## [EXTRAIT DU TEXTE]
────
Non, non, non, mille fois non, quoi qu’en puissent dire les faiseurs de fausses nouvelles, non, ce n’est point pour aller en Provence, où sûrement je n’irai point cette année, que je supplie M. Gaufridy de m’envoyer le plus tôt possible mille écus ! Ces mille écus sont pour moi plus nécessaires que l’air même que je respire ; ils vont me faire sur le champ conclure un arrangement par lequel je laisse à jamais M. Gaufridy tranquille, sans cesser de lui laisser ma confiance, sans cesser d’être son ami. Mais qu’est-ce que cela veut dire ? Il le verra ; il suffit que je lui répète qu’après ces mille écus je ne lui demande plus rien. Ne lui ai-je pas toujours dit qu’il y aurait un développement d’énigme bien singulier au premier mai ? Eh bien ! pressez-vous de m’envoyer ces derniers mille écus, et sur le champ vous saurez le mot de cette énigme. Elle vous fera plaisir, je vous le répète encore, et elle coupe absolument court à toute espèce de chicane, d’humeurs, de tracasseries entre nous. De ce moment tout est dit : nous nous quittons et nous nous reprenons, et tout cela sans que j’aille en Provence.

Envoyez donc les mille écus sur le champ, je vous en conjure avec les plus vives instances, mais à la fois. Passé le premier mai, il ne serait plus temps, vos envois seraient inutiles ; ils seraient même compromis car je m’éloigne pour longtemps, et de vous, et de Paris, et ce serait me jouer le plus mauvais tour que de diviser votre somme et de ne pas l’envoyer en une seule lettre ; l’autre moitié serait perdue, je vous en préviens. Je ne laisse ni adresse ni domicile en ce pays ; la lettre ne me reviendrait pas et vous auriez compromis mes fonds……


M. de Sade est cité devant le tribunal correctionnel d’Avignon.
────
## [MATÉRIEL FOURNI]
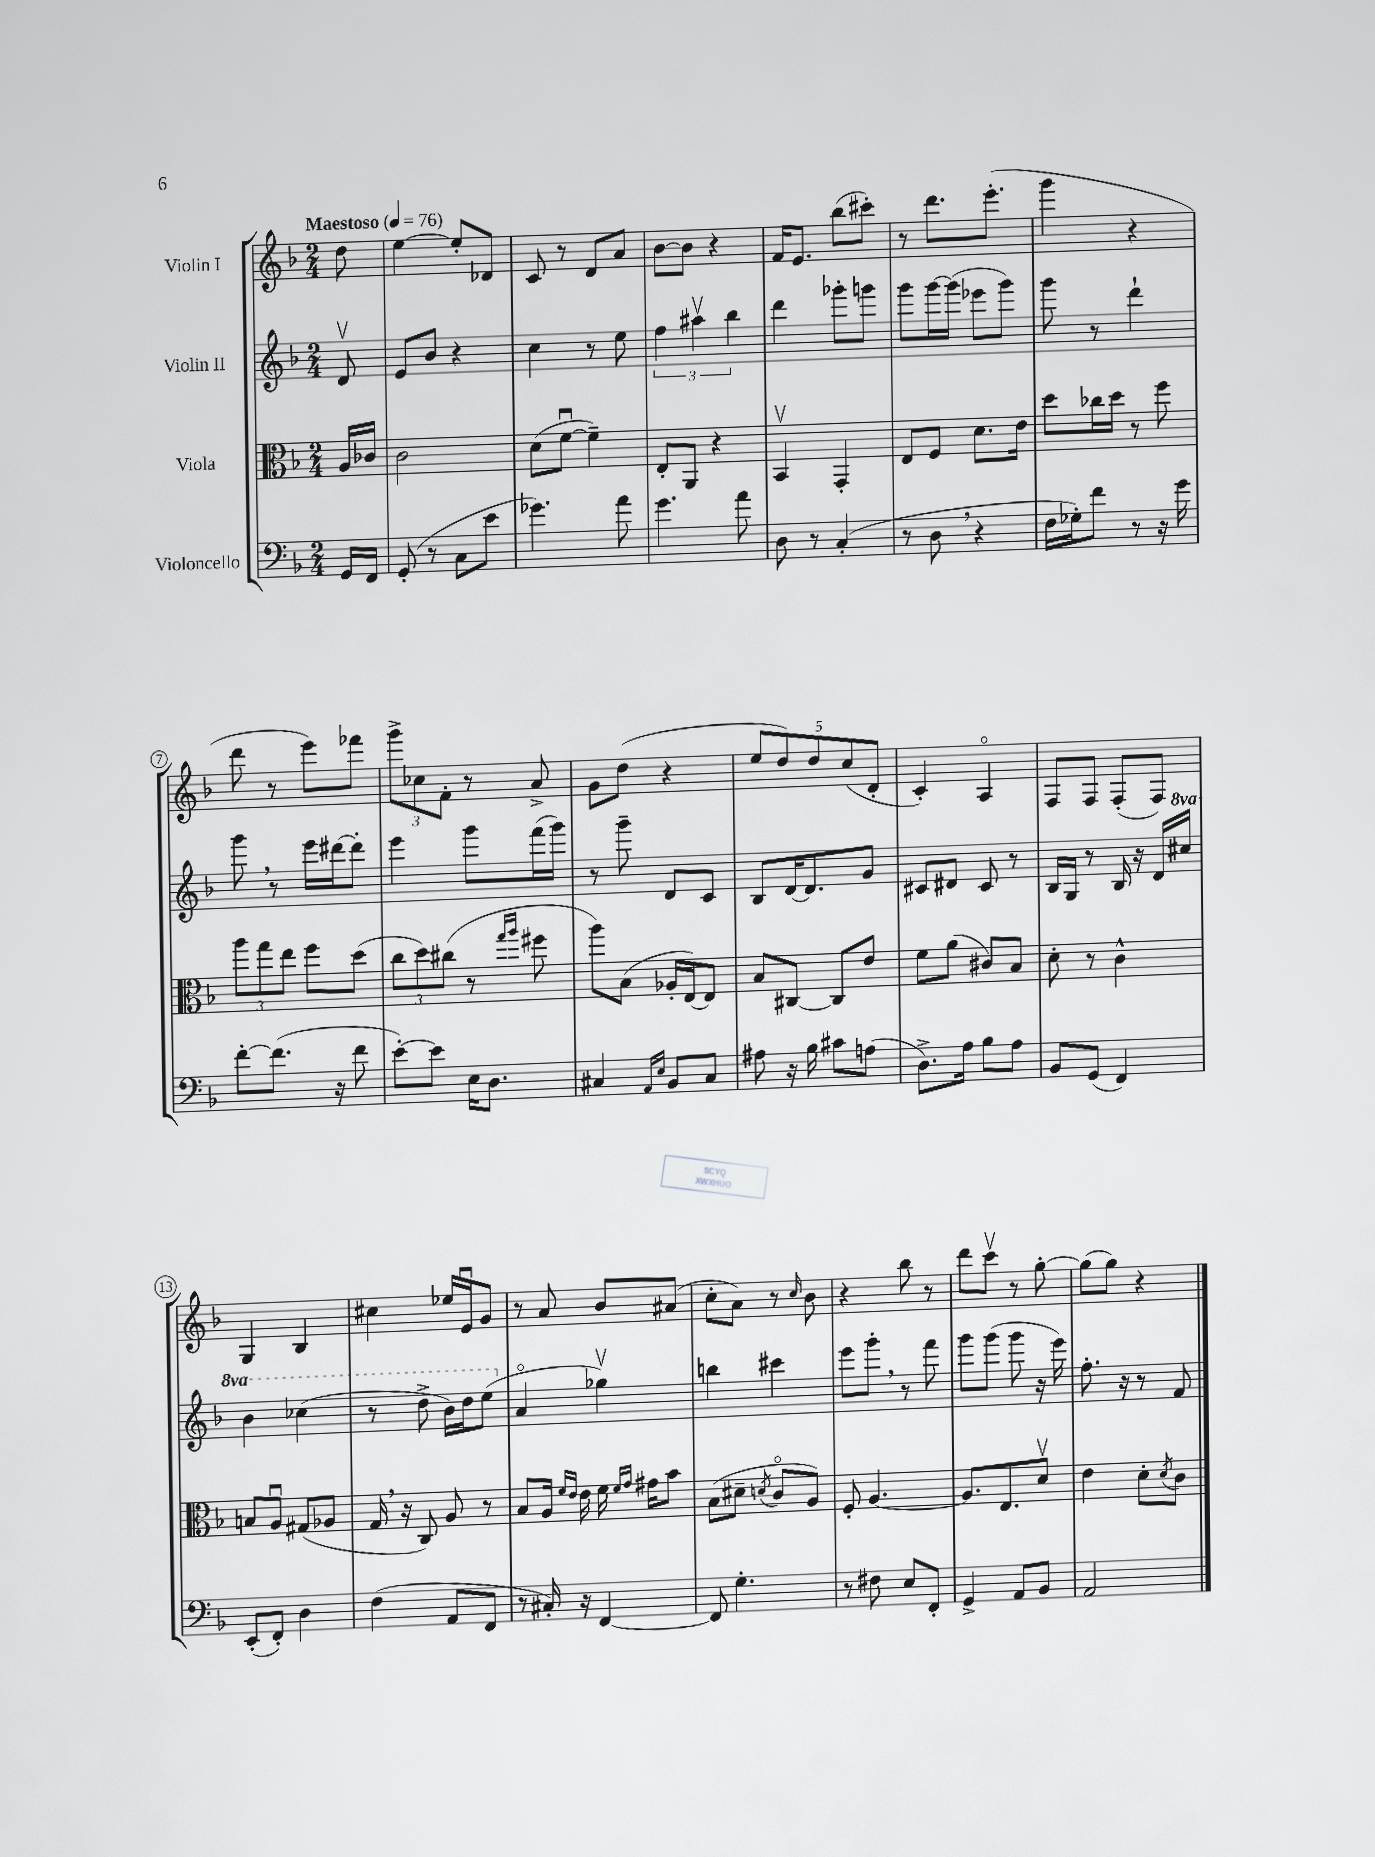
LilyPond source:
────
## [LISTE DES CONSIGNES]
1. Veuillez restituer tel quel le passage de l'extrait qui commence aux mots « Envoyez donc les » et s'arrête après « tribunal correctionnel d’Avignon. ».
2. Devant quel tribunal M. de Sade est-il cité, d'après l'extrait ?
Le matériel fourni est indépendant de l'extrait.

## [RÉPONSES ATTENDUES]
1.
Envoyez donc les mille écus sur le champ, je vous en conjure avec les plus vives instances, mais à la fois. Passé le premier mai, il ne serait plus temps, vos envois seraient inutiles ; ils seraient même compromis car je m’éloigne pour longtemps, et de vous, et de Paris, et ce serait me jouer le plus mauvais tour que de diviser votre somme et de ne pas l’envoyer en une seule lettre ; l’autre moitié serait perdue, je vous en préviens. Je ne laisse ni adresse ni domicile en ce pays ; la lettre ne me reviendrait pas et vous auriez compromis mes fonds……


M. de Sade est cité devant le tribunal correctionnel d’Avignon.

2. Devant le tribunal correctionnel d'Avignon.